One referral was from Alamo Beer, which wanted a display case shaped like beer bottles. Another was for a prototype countertop display for SnackDot, a local snack-selling startup. The Elmendorfs have also designed and built signs for coding school Codeup and the bustling downtown co-working space, Geekdom.
Brett and Dirk Elmendorf say their intent with their design-focused approach is not just to get customers. They started doing this so they could make low-cost products that are appealing, useful, and not incredibly expensive for their building. Though, it’s not like they’d be against selling things.
“I just wish one of us had more sales experience. I know we’re a salesman’s goldmine. I don’t even know where to start,” Brett says. “There are a bunch of things here. I don’t know where they’re going. But at the moment, I’m not going to worry about it.”
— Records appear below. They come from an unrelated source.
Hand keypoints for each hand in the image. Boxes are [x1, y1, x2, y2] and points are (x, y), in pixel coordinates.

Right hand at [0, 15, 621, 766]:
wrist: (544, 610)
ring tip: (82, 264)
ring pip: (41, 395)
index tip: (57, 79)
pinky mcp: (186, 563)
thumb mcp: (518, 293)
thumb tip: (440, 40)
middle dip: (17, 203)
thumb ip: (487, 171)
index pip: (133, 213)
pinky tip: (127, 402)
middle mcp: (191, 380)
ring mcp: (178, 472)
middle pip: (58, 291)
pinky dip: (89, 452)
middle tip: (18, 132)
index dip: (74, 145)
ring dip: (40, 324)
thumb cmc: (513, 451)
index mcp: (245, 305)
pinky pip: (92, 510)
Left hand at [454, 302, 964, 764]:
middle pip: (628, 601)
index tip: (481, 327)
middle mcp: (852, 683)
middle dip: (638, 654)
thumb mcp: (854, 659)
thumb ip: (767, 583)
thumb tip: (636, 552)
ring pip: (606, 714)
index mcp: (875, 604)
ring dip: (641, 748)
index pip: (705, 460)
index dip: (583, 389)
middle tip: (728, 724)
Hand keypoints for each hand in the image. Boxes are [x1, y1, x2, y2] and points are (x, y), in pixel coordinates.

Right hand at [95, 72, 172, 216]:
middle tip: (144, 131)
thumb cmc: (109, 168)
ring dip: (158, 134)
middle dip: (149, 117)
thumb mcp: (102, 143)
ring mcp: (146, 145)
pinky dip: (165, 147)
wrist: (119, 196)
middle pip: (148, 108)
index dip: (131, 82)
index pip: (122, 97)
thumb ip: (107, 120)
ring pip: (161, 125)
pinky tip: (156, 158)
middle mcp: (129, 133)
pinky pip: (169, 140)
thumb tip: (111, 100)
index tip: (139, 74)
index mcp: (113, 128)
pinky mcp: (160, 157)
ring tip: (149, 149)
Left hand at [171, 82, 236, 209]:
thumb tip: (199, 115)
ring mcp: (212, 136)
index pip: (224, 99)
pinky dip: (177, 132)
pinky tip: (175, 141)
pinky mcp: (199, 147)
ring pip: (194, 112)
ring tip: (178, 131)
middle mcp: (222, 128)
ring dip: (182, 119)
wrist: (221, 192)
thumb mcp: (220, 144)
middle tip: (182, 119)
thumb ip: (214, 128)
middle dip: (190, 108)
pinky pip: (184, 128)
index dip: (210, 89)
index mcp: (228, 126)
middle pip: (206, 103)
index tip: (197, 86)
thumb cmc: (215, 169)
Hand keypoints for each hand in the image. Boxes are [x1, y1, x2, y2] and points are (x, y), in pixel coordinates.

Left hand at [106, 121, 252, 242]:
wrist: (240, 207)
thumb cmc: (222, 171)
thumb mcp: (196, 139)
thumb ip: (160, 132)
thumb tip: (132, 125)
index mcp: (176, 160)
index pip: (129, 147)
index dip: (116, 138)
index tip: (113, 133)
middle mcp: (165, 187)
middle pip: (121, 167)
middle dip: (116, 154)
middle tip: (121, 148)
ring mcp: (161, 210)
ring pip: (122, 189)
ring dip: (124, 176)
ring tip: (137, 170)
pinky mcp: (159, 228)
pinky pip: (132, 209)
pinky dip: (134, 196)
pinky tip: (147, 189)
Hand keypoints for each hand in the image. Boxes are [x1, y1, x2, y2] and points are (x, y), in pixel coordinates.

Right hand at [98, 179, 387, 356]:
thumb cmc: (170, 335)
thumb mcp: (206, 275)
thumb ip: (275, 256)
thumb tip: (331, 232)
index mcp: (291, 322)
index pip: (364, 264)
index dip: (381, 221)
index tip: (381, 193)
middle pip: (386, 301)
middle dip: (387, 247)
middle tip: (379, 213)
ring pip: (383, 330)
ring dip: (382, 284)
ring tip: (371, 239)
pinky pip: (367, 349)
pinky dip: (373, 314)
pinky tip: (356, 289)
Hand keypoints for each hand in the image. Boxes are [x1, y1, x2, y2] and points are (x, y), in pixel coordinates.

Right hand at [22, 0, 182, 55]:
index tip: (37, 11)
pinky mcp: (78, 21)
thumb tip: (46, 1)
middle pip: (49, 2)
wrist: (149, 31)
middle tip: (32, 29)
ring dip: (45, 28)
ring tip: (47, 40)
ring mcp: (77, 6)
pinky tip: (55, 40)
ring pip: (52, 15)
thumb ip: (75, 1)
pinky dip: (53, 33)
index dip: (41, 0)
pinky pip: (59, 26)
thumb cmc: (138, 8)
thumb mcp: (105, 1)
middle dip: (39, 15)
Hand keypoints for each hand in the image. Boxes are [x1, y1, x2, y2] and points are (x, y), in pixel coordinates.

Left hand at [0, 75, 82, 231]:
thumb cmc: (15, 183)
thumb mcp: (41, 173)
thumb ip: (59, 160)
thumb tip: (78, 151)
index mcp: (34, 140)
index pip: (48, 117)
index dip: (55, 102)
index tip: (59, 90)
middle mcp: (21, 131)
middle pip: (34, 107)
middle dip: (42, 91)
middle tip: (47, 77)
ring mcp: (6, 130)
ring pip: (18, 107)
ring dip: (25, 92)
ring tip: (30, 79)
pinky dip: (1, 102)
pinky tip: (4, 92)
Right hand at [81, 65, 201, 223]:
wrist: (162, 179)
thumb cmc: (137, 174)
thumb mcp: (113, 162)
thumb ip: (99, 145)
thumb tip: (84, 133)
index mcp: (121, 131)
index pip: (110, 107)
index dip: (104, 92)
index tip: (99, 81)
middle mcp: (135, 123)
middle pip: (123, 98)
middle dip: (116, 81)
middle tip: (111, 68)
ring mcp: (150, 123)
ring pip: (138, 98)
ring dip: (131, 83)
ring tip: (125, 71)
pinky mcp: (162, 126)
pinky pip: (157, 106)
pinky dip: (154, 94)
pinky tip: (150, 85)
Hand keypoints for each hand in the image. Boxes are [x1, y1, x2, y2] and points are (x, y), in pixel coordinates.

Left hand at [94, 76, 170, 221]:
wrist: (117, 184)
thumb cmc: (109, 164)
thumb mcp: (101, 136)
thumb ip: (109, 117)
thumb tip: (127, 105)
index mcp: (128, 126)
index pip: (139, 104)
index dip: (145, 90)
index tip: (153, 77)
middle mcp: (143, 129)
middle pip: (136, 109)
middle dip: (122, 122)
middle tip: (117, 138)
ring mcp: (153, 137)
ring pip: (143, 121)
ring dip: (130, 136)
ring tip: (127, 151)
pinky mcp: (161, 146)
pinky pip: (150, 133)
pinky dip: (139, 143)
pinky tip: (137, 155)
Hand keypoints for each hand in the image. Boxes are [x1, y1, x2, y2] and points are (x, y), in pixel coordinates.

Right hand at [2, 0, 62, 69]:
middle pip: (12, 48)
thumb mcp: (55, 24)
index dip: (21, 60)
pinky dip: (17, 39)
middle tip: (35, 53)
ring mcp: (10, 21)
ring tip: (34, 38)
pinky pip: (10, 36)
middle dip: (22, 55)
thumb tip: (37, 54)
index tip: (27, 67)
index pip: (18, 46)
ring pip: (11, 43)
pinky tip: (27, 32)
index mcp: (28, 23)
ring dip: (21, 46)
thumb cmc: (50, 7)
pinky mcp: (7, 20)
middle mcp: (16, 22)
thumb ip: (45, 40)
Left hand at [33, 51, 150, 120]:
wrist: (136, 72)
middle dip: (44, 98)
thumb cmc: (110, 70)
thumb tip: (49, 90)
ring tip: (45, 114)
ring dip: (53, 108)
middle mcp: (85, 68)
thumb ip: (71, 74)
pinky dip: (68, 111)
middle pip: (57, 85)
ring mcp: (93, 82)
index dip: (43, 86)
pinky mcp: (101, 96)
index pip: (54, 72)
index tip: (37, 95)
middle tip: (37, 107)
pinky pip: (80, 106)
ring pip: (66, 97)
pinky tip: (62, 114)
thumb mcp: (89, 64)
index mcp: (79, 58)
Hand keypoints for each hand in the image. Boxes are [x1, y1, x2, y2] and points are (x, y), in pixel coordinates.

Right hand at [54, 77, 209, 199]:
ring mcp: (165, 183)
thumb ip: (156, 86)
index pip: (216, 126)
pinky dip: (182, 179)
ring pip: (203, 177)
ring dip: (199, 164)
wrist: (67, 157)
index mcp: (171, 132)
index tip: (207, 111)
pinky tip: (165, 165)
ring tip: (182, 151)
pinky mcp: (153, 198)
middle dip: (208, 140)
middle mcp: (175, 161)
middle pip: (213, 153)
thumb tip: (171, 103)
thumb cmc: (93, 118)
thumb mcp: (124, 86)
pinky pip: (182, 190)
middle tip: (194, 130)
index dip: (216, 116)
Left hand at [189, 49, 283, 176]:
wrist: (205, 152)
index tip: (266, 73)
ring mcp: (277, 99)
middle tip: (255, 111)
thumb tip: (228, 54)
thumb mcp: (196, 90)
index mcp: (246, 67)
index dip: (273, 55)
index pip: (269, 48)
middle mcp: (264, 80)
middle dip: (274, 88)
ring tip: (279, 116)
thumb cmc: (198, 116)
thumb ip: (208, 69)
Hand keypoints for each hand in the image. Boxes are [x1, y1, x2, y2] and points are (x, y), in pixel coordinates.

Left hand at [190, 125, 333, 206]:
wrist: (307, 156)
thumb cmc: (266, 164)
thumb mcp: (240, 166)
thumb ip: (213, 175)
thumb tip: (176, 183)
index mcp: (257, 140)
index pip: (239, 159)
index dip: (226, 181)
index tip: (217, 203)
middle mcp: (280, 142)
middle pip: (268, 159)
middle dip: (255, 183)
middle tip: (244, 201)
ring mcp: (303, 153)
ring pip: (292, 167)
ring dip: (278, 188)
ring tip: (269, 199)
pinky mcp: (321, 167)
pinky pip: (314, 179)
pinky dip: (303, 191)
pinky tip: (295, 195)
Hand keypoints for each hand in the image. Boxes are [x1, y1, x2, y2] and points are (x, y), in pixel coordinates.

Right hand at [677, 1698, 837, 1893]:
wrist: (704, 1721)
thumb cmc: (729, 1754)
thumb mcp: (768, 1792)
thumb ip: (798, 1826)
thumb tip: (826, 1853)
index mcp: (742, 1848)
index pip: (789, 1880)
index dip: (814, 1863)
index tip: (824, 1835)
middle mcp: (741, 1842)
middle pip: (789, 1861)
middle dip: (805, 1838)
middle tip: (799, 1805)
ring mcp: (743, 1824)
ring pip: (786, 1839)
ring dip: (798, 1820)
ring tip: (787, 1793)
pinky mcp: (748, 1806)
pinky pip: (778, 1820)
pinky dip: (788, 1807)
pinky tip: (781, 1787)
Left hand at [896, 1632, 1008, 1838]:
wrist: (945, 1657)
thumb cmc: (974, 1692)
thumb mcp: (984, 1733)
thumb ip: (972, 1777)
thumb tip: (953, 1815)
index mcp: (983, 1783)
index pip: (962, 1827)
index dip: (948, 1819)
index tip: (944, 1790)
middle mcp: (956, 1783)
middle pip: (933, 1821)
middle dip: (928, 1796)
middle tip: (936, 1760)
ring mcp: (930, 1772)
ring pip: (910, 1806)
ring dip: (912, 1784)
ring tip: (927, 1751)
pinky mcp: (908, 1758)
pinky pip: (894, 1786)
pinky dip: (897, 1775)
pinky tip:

Rather than trying to transform the construction industry, Dirk says, they’re doing something more similar to what craft brewers did to the beer industry in the late 1970s and early 1980s.
“Part of what made the craft brewing model so powerful is that you brought in outsiders that didn’t know how it was supposed to be done, and they decentralized everything,” Dirk says. “This is an opportunity to decentralize lots of stuff that right now you need big equipment and infrastructure to do.”